What needs to be done
Show each line of the data below that contains the word "данных".

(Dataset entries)
.....

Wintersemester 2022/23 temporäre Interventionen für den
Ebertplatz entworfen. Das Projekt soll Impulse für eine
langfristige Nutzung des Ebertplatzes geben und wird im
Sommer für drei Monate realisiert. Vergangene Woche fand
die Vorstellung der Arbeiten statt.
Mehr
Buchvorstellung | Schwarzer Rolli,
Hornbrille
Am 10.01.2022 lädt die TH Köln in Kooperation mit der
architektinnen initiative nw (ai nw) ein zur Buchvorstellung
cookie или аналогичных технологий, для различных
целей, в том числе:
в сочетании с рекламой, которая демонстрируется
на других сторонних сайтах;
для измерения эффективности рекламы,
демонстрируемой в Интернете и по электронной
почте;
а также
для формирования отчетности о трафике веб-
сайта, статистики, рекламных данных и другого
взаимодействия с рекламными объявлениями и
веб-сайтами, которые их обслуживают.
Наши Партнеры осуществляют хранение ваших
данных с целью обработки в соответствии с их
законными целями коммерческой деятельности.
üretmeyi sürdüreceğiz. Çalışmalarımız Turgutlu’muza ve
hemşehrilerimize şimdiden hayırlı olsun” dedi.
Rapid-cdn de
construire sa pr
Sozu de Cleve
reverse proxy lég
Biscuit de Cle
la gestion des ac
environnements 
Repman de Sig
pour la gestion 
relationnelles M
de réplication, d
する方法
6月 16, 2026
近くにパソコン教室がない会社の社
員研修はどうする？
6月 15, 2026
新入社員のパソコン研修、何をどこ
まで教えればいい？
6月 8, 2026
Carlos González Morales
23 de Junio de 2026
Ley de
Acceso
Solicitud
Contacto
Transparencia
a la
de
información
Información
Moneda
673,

.....

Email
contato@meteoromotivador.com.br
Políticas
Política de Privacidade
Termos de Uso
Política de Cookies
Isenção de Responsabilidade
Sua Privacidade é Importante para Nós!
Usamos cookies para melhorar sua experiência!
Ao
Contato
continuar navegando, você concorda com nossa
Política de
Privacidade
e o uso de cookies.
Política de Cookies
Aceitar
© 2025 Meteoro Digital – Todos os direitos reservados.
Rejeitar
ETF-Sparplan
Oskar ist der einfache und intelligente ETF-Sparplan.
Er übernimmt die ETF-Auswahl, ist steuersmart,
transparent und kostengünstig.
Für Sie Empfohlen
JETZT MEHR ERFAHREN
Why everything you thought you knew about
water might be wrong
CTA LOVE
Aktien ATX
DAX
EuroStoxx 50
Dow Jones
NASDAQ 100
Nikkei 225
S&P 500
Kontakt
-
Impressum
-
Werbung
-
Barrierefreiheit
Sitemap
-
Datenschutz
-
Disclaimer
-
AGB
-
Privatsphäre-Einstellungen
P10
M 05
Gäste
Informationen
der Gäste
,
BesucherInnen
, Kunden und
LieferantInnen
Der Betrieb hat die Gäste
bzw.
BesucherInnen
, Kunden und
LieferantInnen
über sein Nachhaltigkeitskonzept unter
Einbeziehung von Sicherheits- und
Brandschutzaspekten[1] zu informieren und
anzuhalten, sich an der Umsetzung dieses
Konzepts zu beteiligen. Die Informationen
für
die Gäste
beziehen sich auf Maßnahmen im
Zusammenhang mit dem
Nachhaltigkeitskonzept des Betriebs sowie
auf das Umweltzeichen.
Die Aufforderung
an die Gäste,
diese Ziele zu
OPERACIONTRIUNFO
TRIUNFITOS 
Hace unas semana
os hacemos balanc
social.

.....

Answer below
сайта, статистики, рекламных данных и другого
данных с целью обработки в соответствии с их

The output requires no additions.